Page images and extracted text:
::::
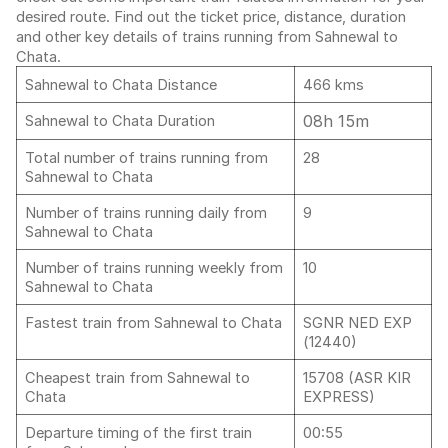
desired route. Find out the ticket price, distance, duration
and other key details of trains running from Sahnewal to
Chata.
Sahnewal to Chata Distance
466 kms
08h 15m
Sahnewal to Chata Duration
Total number of trains running from
28
Sahnewal to Chata
Number of trains running daily from
9
Sahnewal to Chata
Number of trains running weekly from
10
Sahnewal to Chata
Fastest train from Sahnewal to Chata
SGNR NED EXP
(12440)
Cheapest train from Sahnewal to
15708 (ASR KIR
Chata
EXPRESS)
Departure timing of the first train
00:55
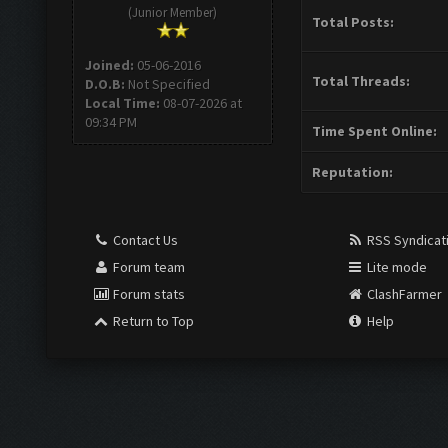
(Junior Member)
Total Posts:
Joined:
05-06-2016
Total Threads:
D.O.B:
Not Specified
Local Time:
08-07-2026 at
09:34 PM
Time Spent Online:
Reputation:
Contact Us
RSS Syndicat
Forum team
Lite mode
Forum stats
ClashFarmer
Return to Top
Help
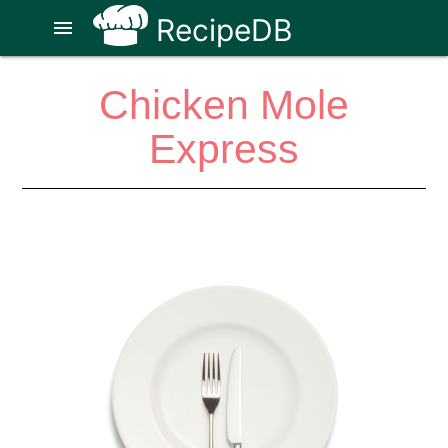
RecipeDB
menu
Chicken Mole
Express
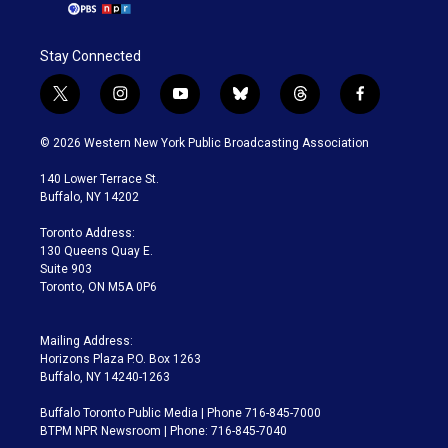
Stay Connected
t
i
y
b
t
f
w
n
o
l
h
a
i
s
u
u
r
c
© 2026 Western New York Public Broadcasting Association
t
t
t
e
e
e
t
a
u
s
a
b
140 Lower Terrace St.
e
g
b
k
d
o
Buffalo, NY 14202
r
r
e
y
s
o
a
k
Toronto Address:
m
130 Queens Quay E.
Suite 903
Toronto, ON M5A 0P6
Mailing Address:
Horizons Plaza P.O. Box 1263
Buffalo, NY 14240-1263
Buffalo Toronto Public Media | Phone 716-845-7000
BTPM NPR Newsroom | Phone: 716-845-7040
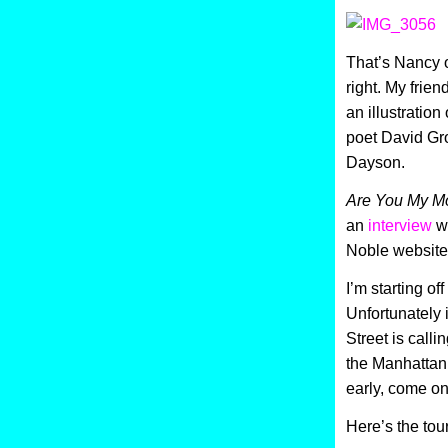
That’s Nancy on
right. My frien
an illustratio
poet David Gro
Dayson.
Are You My M
an
interview
wi
Noble website
I’m starting of
Unfortunately
Street is calli
the Manhattan 
early, come o
Here’s the tou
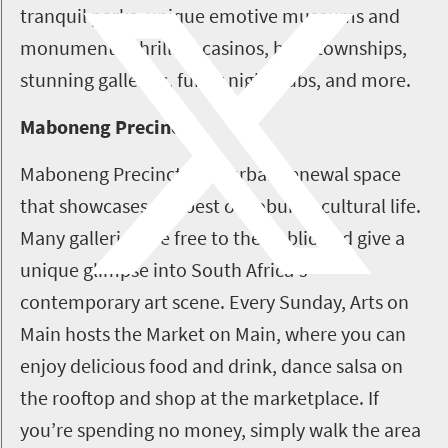
tranquil parks, unique emotive museums and
monuments, thrilling casinos, busy townships,
stunning galleries, funky nightclubs, and more.
Maboneng Precinct
Maboneng Precinct is an urban renewal space
that showcases the best of Joburg’s cultural life.
Many galleries are free to the public and give a
unique glimpse into South Africa's
contemporary art scene. Every Sunday, Arts on
Main hosts the Market on Main, where you can
enjoy delicious food and drink, dance salsa on
the rooftop and shop at the marketplace. If
you’re spending no money, simply walk the area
::::
*To-do item*:
Omit every picture, and please return the entries exactly from the first line through the line with "Buffalo, NY 14240-1263", both included.

*Result for this task*:
desired route. Find out the ticket price, distance, duration
and other key details of trains running from Sahnewal to
Chata.
Sahnewal to Chata Distance
466 kms
08h 15m
Sahnewal to Chata Duration
Total number of trains running from
28
Sahnewal to Chata
Number of trains running daily from
9
Sahnewal to Chata
Number of trains running weekly from
10
Sahnewal to Chata
Fastest train from Sahnewal to Chata
SGNR NED EXP
(12440)
Cheapest train from Sahnewal to
15708 (ASR KIR
Chata
EXPRESS)
Departure timing of the first train
00:55
(Junior Member)
Total Posts:
Joined:
05-06-2016
Total Threads:
D.O.B:
Not Specified
Local Time:
08-07-2026 at
09:34 PM
Time Spent Online:
Reputation:
Contact Us
RSS Syndicat
Forum team
Lite mode
Forum stats
ClashFarmer
Return to Top
Help
RecipeDB
menu
Chicken Mole
Express
Stay Connected
t
i
y
b
t
f
w
n
o
l
h
a
i
s
u
u
r
c
© 2026 Western New York Public Broadcasting Association
t
t
t
e
e
e
t
a
u
s
a
b
140 Lower Terrace St.
e
g
b
k
d
o
Buffalo, NY 14202
r
r
e
y
s
o
a
k
Toronto Address:
m
130 Queens Quay E.
Suite 903
Toronto, ON M5A 0P6
Mailing Address:
Horizons Plaza P.O. Box 1263
Buffalo, NY 14240-1263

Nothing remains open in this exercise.